Naked Marketing: The Big Data Marketing Technology Stack
I often hear marketers discussing their operations and saying, “It’s not about the technology.”
Well, big data marketing is about the technology. Of course, it’s also about a mindset, an approach, and a strategy, but there’s no way you can harness the power of big data without the right tech.
And, with the state of marketing technology today (there’s no single platform that can do everything, no matter what the vendors say) that means putting together your own marketing technology stack.
So that’s what this installment of the Naked Marketing series is all about: our tech stack and how it might influence yours.
Integrating your own technology stack may sound scary. It needn’t be. We did it with a small team of mostly not-so-techie people (I introduced you to the team in Naked Marketing Post 2 to give you a sense of the skills and capabilities we have in house).
And, as I explained in my last post about the business case of big data marketing, ‘big data’ doesn’t have to mean you’re dealing with terabytes every week. Our data volumes are actually quite modest but we’re still taking a big data approach to get the big data benefits beyond dealing with large volumes.
So let’s do this.
Our big data marketing technology stack
The three pillars of digital marketing
There are three core applications that we’d expect to see in any B2B marketing department: CRM, web analytics, and marketing automation.
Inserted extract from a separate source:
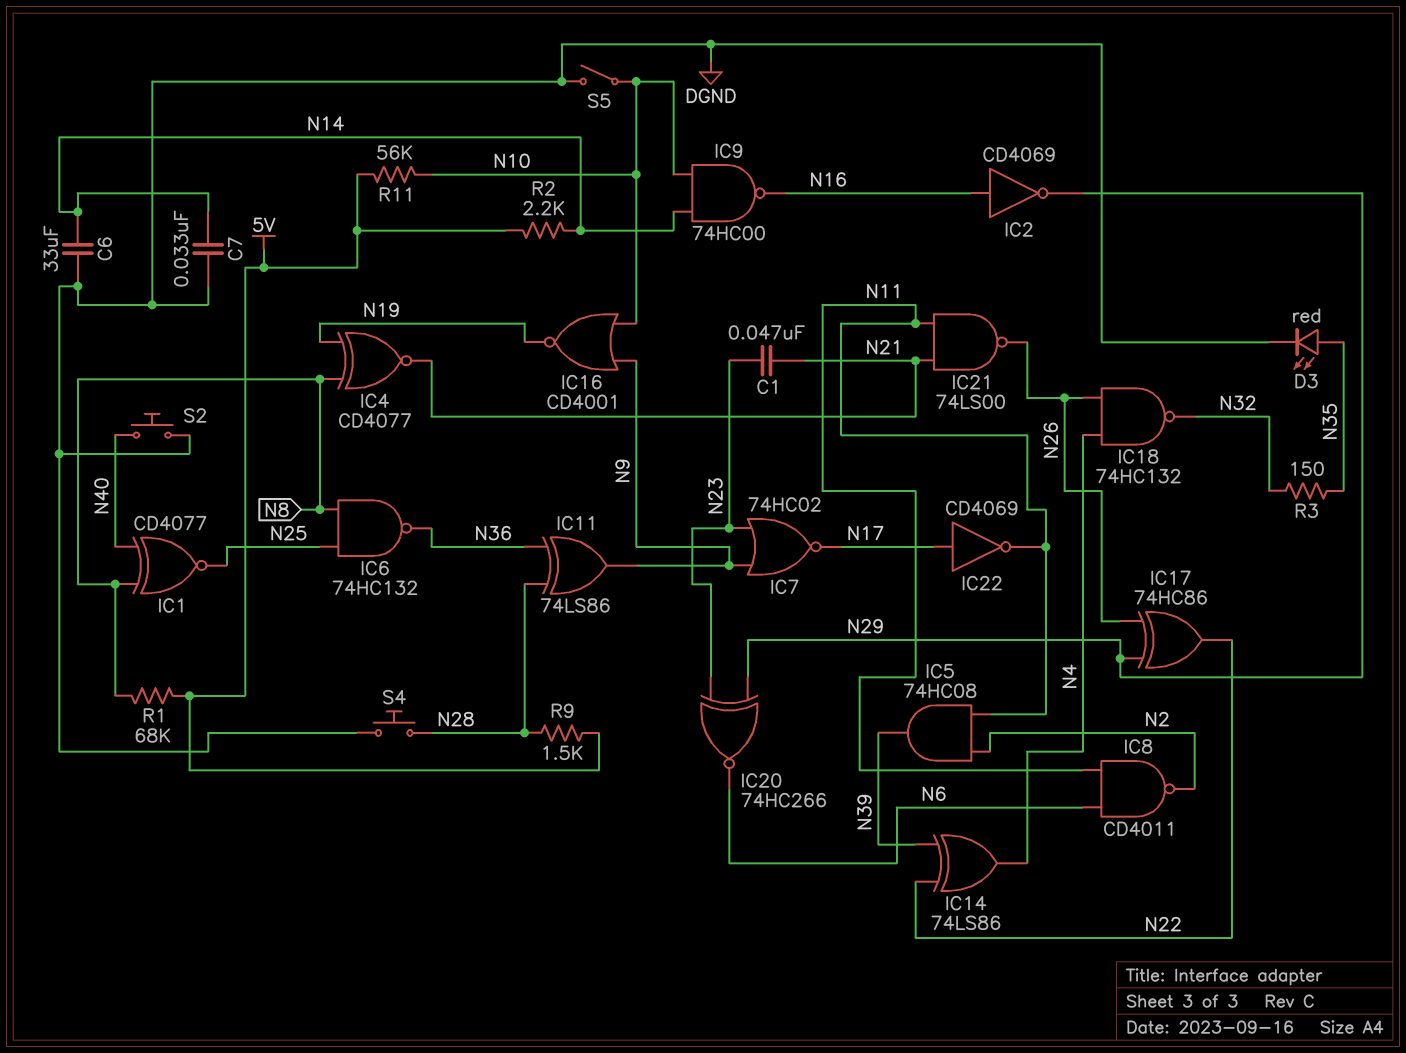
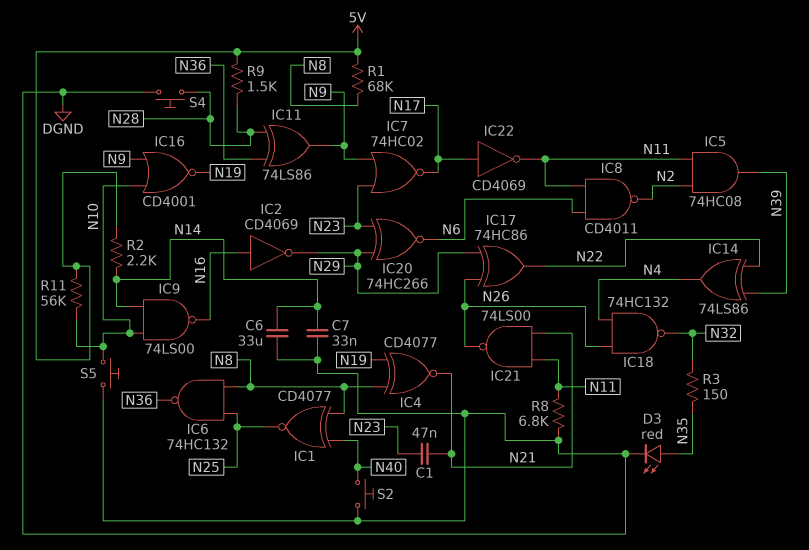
IC9: NAND 74HC00 (in N10, in N14, out N16) -> NAND 74LS00 (in N10, in N14, out N16)
R8: none -> 6.8k (DGND, N11)
S5: switch (DGND, N10) -> button (DGND, N10)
Together, they streamline, automate, and track the core revenue generation processes. It’s hard to picture an effective B2B revenue machine without all three. Here are the three we chose:
- Adobe Analytics
You need web analytics to track all visitors, especially the still-anonymous ones (the bulk of most B2B traffic).
We love Google Analytics but we knew that it just doesn’t do enough for our purposes. We chose Adobe Analytics (formerly SiteCatalyst) because it’s feature-rich, plus it works well with our Adobe-based web publishing environment which we liked because of its strength in things like web personalization, digital asset management, metadata capabilities, and tag management—and it’s part of an active ecosystem, so there are lots of developers adding to it all the time.
We find it’s pretty easy to set up new reports in Adobe Analytics, even for non-techies, and we do lots of reports (including modules that feed our dashboards).
- Marketo Marketing Automation
For tracking known visitors, email and automating our nurture flows, we chose Marketo.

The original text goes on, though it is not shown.